** TASK TO COMPLETE **
For the records shown below, return an exact copy that excludes the pictures.

Version comparison data:
──────────────────────────────

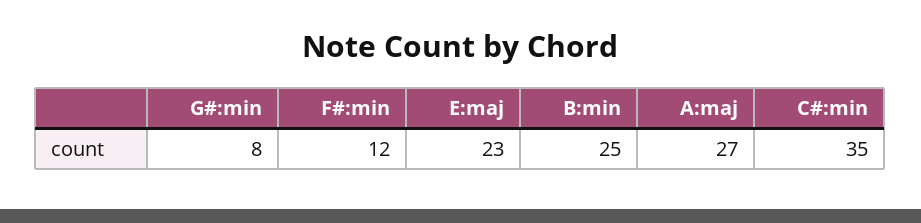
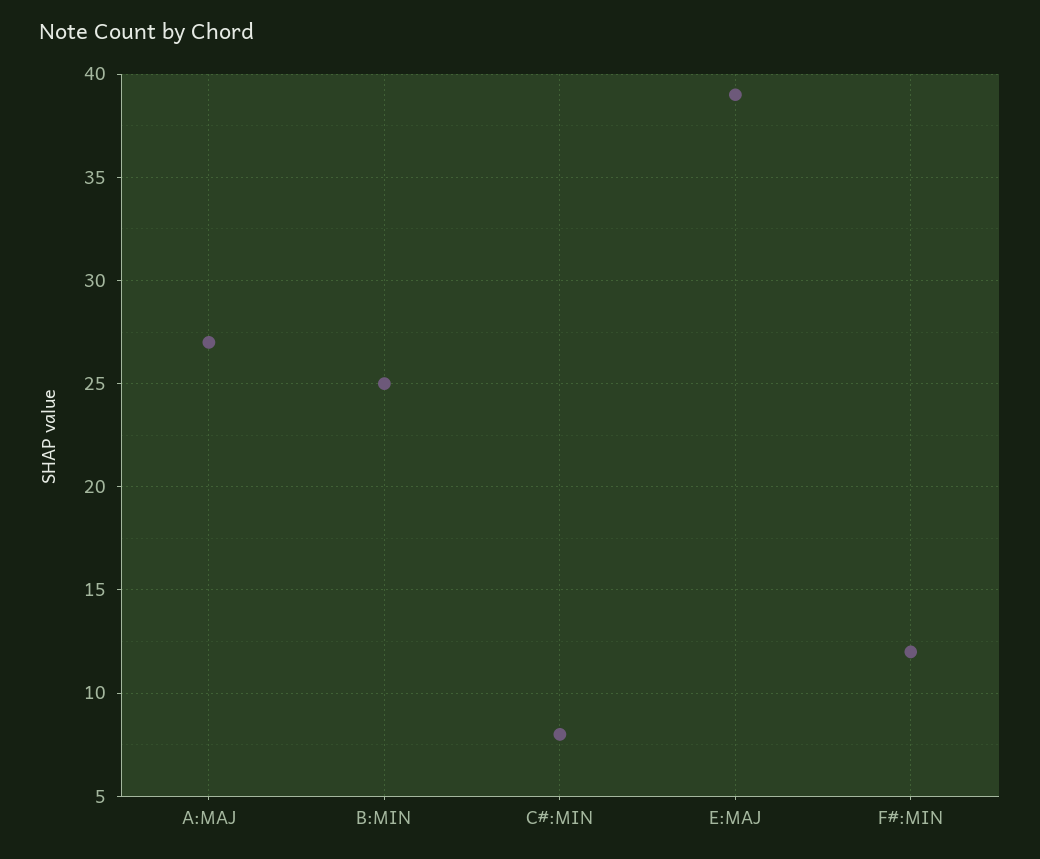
  {
-   "G#:min": 8,
    "F#:min": 12,
-   "E:maj": 23,
+   "E:maj": 39,
    "B:min": 25,
    "A:maj": 27,
-   "C#:min": 35
+   "C#:min": 8
  }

──────────────────────────────

** ANSWER FOR THE TASK **
  {
-   "G#:min": 8,
    "F#:min": 12,
-   "E:maj": 23,
+   "E:maj": 39,
    "B:min": 25,
    "A:maj": 27,
-   "C#:min": 35
+   "C#:min": 8
  }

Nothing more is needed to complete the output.